## GOALS
1) In the LoRA deployment guide, under what name should the example deployment appear on the deployments page?
2) Arrange the entries below as a numbered list, starting with their first line and going on through the line with "Dot at: (349, 379)". Leave out the pictures and any blank lines.

Documentation

Deploying LoRA adapter model

How to deploy LoRA adapter model

  1. Navigate to the dashboard https://deepinfra.com/dash
  2. Click on the 'New Deployment' button
  3. Click on the 'LoRA Model' tab
  4. Fill the form:
    • LoRA model name: model name used to reference the deployment
    • Hugging Face Model Name: Hugging Face model name
    • Hugging Face Token: (optional) Hugging Face token if the LoRA adapter model is private

To use LoRA adapter model, you need

  1. LoRA adapter model hosted on Hugging Face
  2. Base model that supports LoRA adapter at DeepInfra (you can see the list of supported base models in upload lora form)
  3. Hugging Face token if the LoRA adapter model is private
  4. DeepInfra account, and DeepInfra API key

Example flow:

Prerequisites:

  1. askardeepinfra/llama-3.1-8B-rank-32-example-lora
  2. The base model is meta-llama/Meta-Llama-3.1-8B-Instruct which is supported at DeepInfra
  3. The LoRA adapter model is public, so no need for Hugging Face token
  4. DeepInfra API key is generated from https://deepinfra.com/dash/api_keys page

Then I'm gonna deploy the model:

  1. Navigate to the dashboard https://deepinfra.com/dash
  2. Click on the 'New Deployment' button
  3. Click on the 'LoRA Model' tab
  4. Fill the form:
    • LoRA model name: asdf/lora-example
    • Hugging Face Model Name: askardeepinfra/llama-3.1-8B-rank-32-example-lora
  5. Click on the 'Upload' button

Now the deployment should appear in https://deepinfra.com/dash/deployments page, with a name asdf/lora-example. Initially the state is "Initializing", after a while it should become "Deploying" and then "Running". Once the state is "Running", you can use the model.

## DATASET RECORDS
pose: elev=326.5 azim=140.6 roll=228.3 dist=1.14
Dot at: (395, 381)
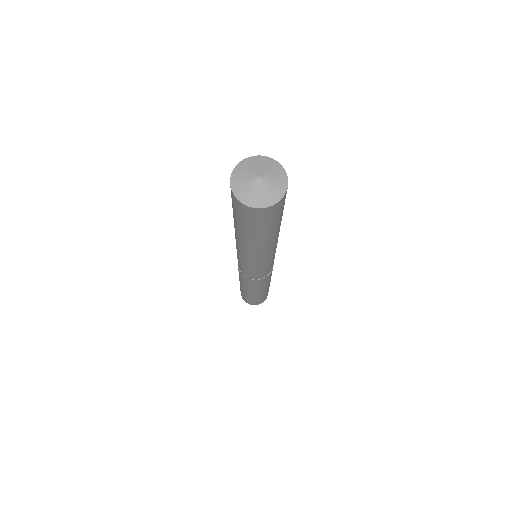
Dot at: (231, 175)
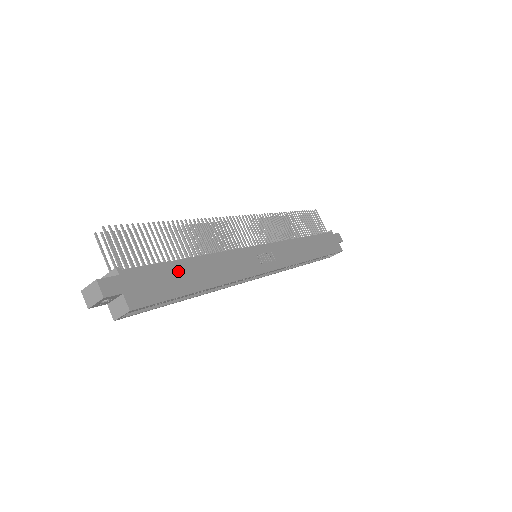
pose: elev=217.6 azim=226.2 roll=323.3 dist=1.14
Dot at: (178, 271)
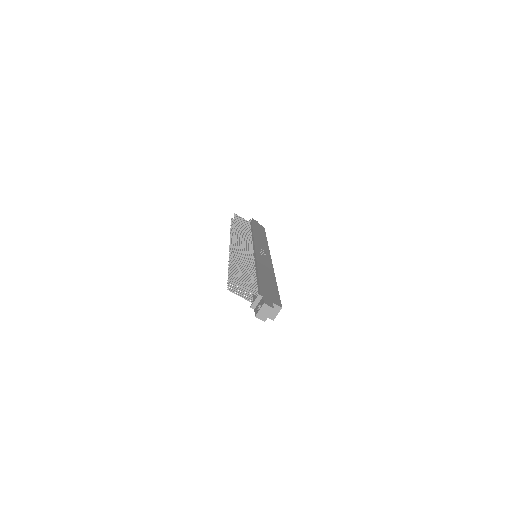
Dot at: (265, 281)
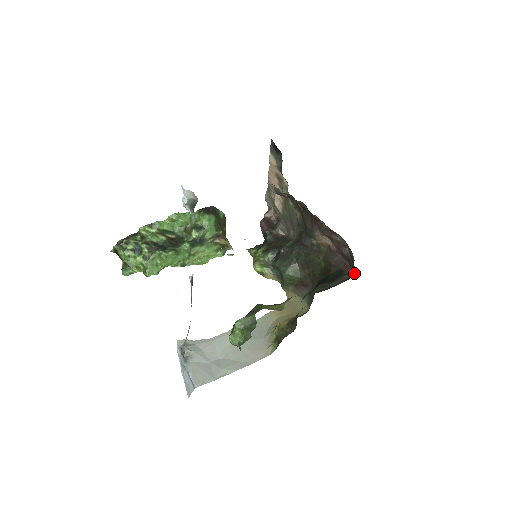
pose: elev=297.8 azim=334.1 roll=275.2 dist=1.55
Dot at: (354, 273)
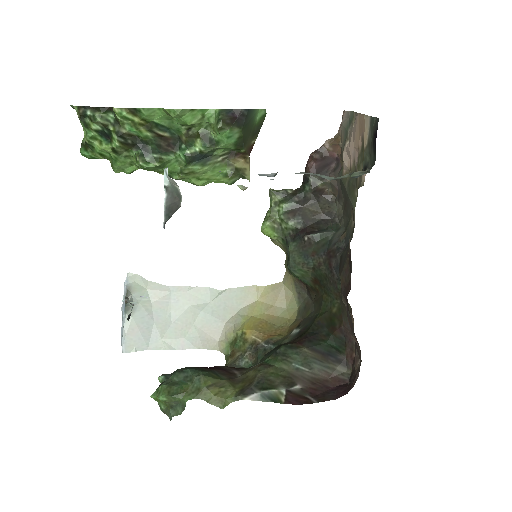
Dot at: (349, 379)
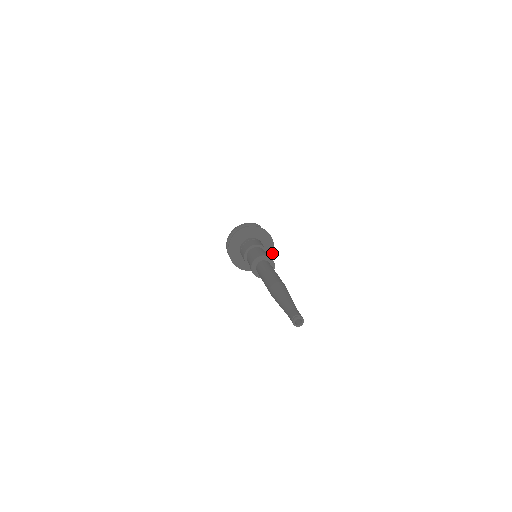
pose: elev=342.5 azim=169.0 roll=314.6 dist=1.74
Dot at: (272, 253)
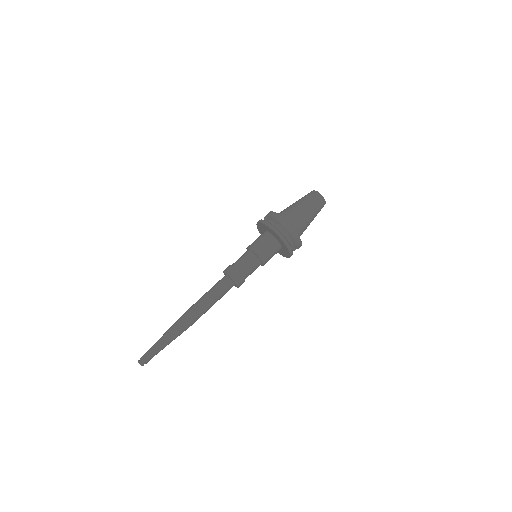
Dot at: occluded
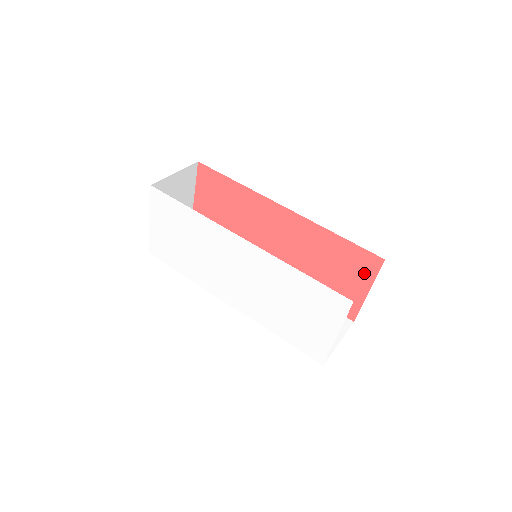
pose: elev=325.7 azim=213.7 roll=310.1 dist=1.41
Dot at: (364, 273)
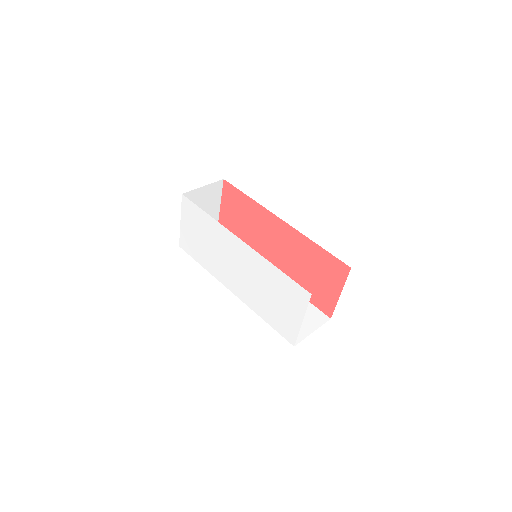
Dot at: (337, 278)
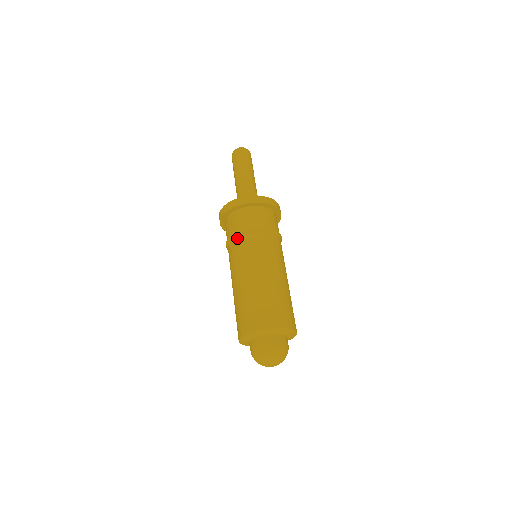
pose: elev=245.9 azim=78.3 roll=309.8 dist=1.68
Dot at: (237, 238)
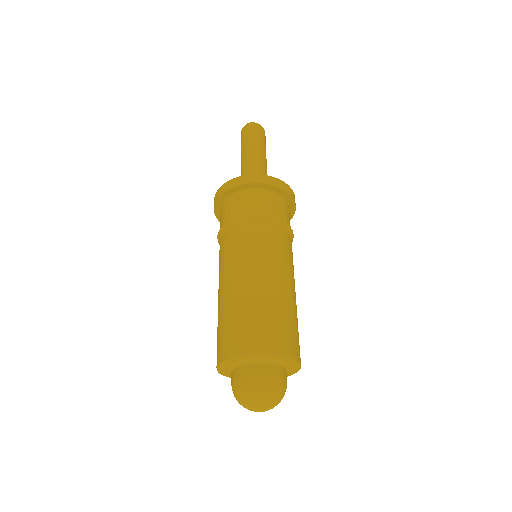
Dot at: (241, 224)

## REPLIES
1) asdf/lora-example

2)
1. pose: elev=326.5 azim=140.6 roll=228.3 dist=1.14
2. Dot at: (395, 381)
3. Dot at: (231, 175)
4. pose: elev=217.6 azim=226.2 roll=323.3 dist=1.14
5. Dot at: (178, 271)
6. Dot at: (265, 281)
7. pose: elev=297.8 azim=334.1 roll=275.2 dist=1.55
8. Dot at: (354, 273)
9. Dot at: (349, 379)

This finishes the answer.